Le seul qui a répété son serment de silence est le ministre FNJ Madi Ali qui a toujours été à l'écoute de son maître car c'est lui qui a réussi à mettre en examen les dignitaires de l'ancien régime et à les emprisonner. Même si la justice l'a désavoué. Le comble c'est Madi Ali et Abdourahim qui ne quittent pas le conseil de ministre hebdomadaire sans applaudir le président. Un des membres du gouvernement qui préfère garder l'anonymat a revelé qu'un jour, de son retour du Yemen, Sambi disait à ses ministres de bien protéger nos cailloux car ce pays ami va les acheter et les transformer en ciment. Les deux ministres ont applaudi pendant 10 mn. Et c'est le seul Abdourahim qui paie.

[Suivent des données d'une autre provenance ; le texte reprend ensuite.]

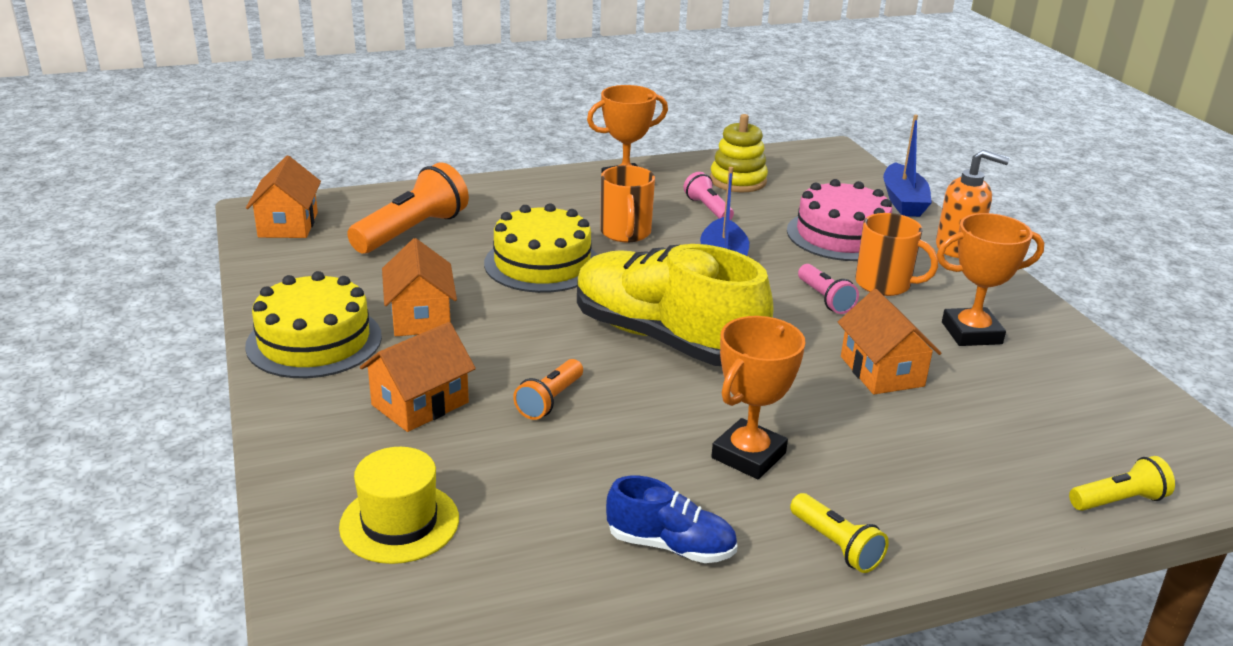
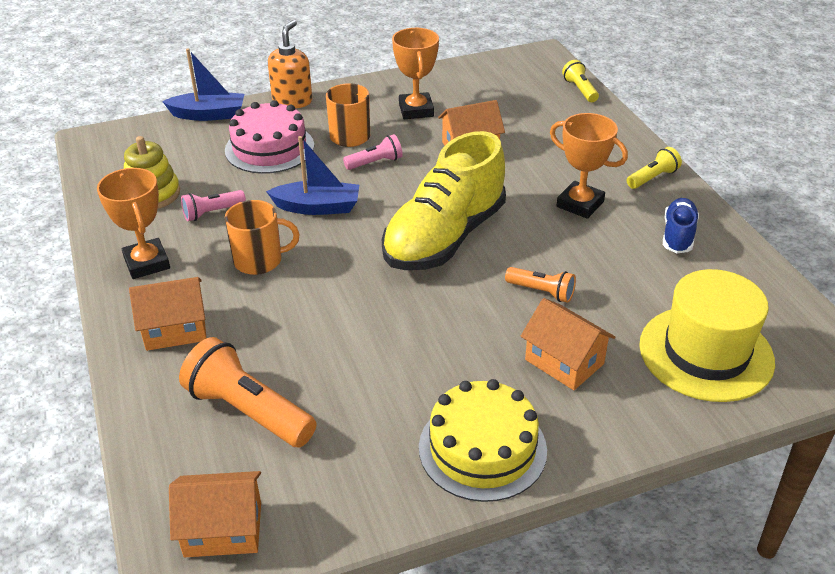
camera: 90 degrees left, 10 degrees up
yellow hat [339,447,459,564] -> yellow hat [639,269,775,402], size x1.59
orange house [382,238,457,336] -> orange house moved to [129,277,207,351]
yellow cake [484,203,597,293] -> none

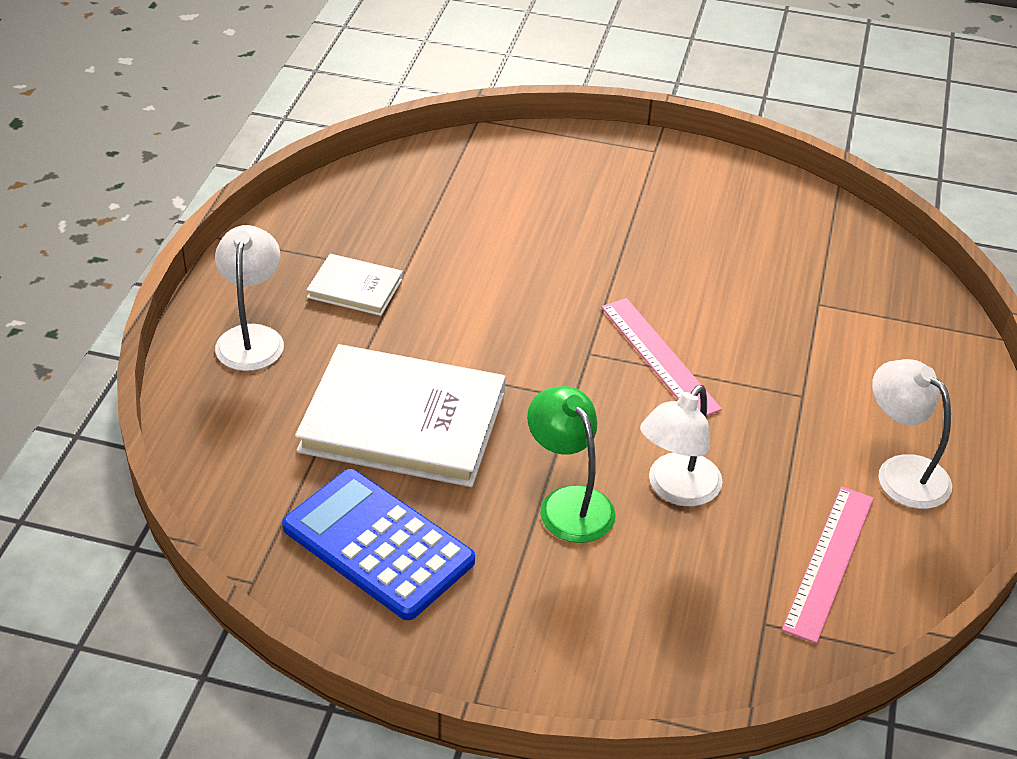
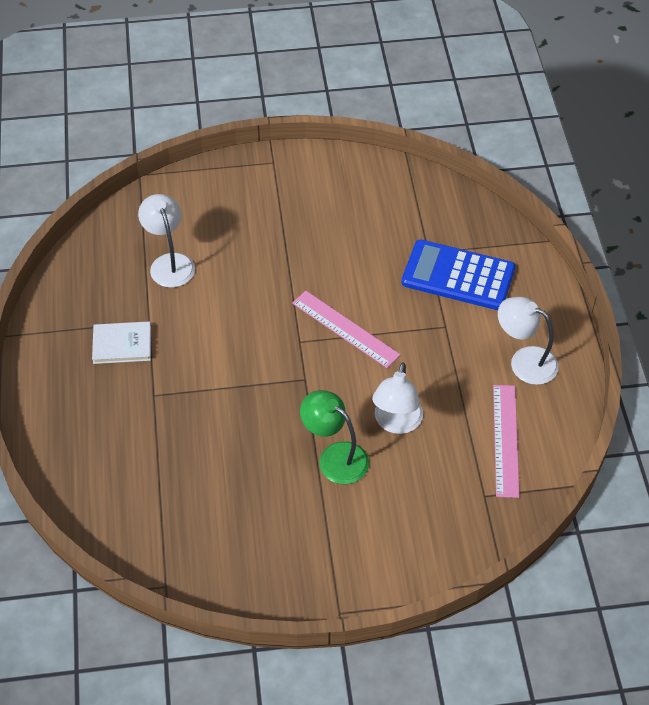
camera: 20 degrees left, 10 degrees up
white lamp [215,225,284,371] -> white lamp moved to [138,194,195,288]
blue calculator [282,469,475,620] -> blue calculator moved to [402,239,516,310]
white book [295,344,506,487] -> none

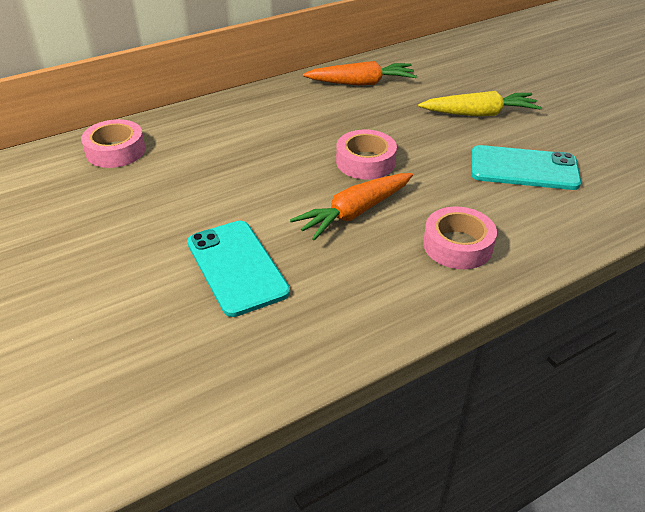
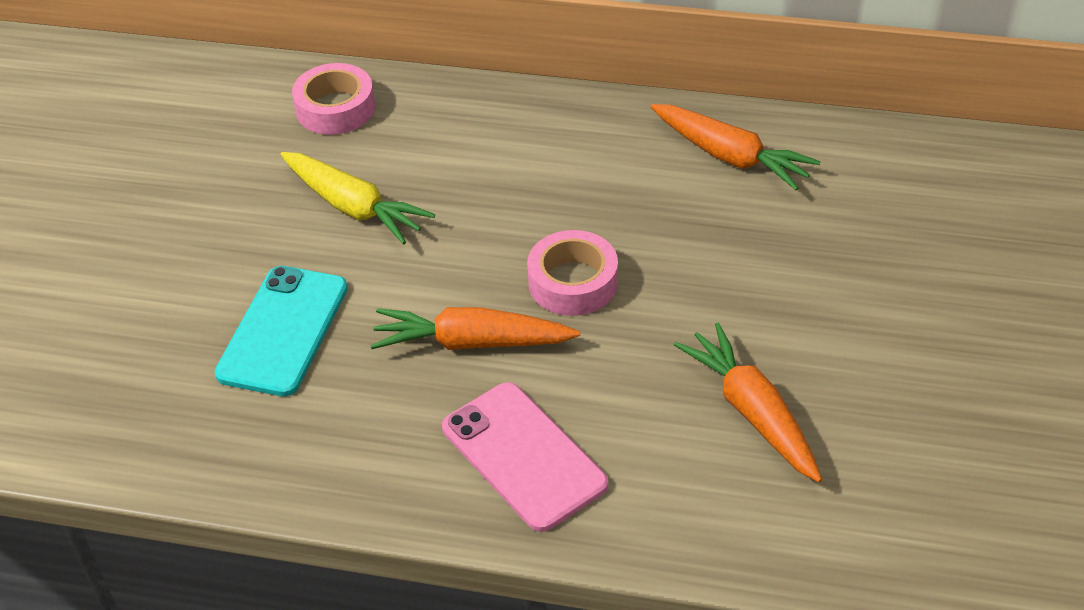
camera: 45 degrees right, 5 degrees up
yellow carrot [418,91,541,116] -> yellow carrot moved to [280,152,435,245]
pink tape [423,207,497,269] -> pink phone [442,382,608,532]
turquoise phone [471,145,581,190] -> orange carrot [674,323,822,483]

L'homme de la rue comme nous tous, estime que le mérite revient à Dossar avec sa casquette de ministre d'Etat. Entant que chargé de la Défense, a réussi la guerre à Anjouan car il n'y a pas eu un bain de sang. Il faut lui rendre hommage et il est normal qu'il soit récompensé.
Ce remaniement a accouché deux promotions, Dossar et Madi Ali et le reste n'est qu'une mise à placard doré.
Laissez moi vous dire ici que les perdants de ce '' remaniement'' sont les partis politiques qui ont soutenu le président Sambi pendant le débarquement avec contre partie l'entrée au gouvernement. Certes, ils nous diront aujourd'hui qu'ils n'ont rien négocié après qu'ils aient tous le dos au mur mais la réalité est que, tout le monde attenadait être consulté après l'interview de Sambi du 06 juillet 2008.
Il s'agit du Kasiya de Mchangama, RND de Mtara, le Ridja d'Elarif, Espoir 2000 d'Abdallah Halifa ? le Mourouoi de Said Abasse, Panaco de l'ambassadeur Dia.....
Maintenent les yeux braquent sur le Cabinet du président Sambi où on attend voir quelques uns de nos dinosaures débarquer, tels que Mroudjaé, Mouhtar, Ali Mlahaili, Said Hassane..... Espérons qu'ils ne seront pas piégés eux aussi comme leurs cadets. Croisons les doigts.
J'espère que ceux qui nous accusent gratuitement ici et qui doutent de notre sincérité prendront un peu le temps de suivre l'actualité et de se renseigner sur l'atmosphère actuel dans notre pays.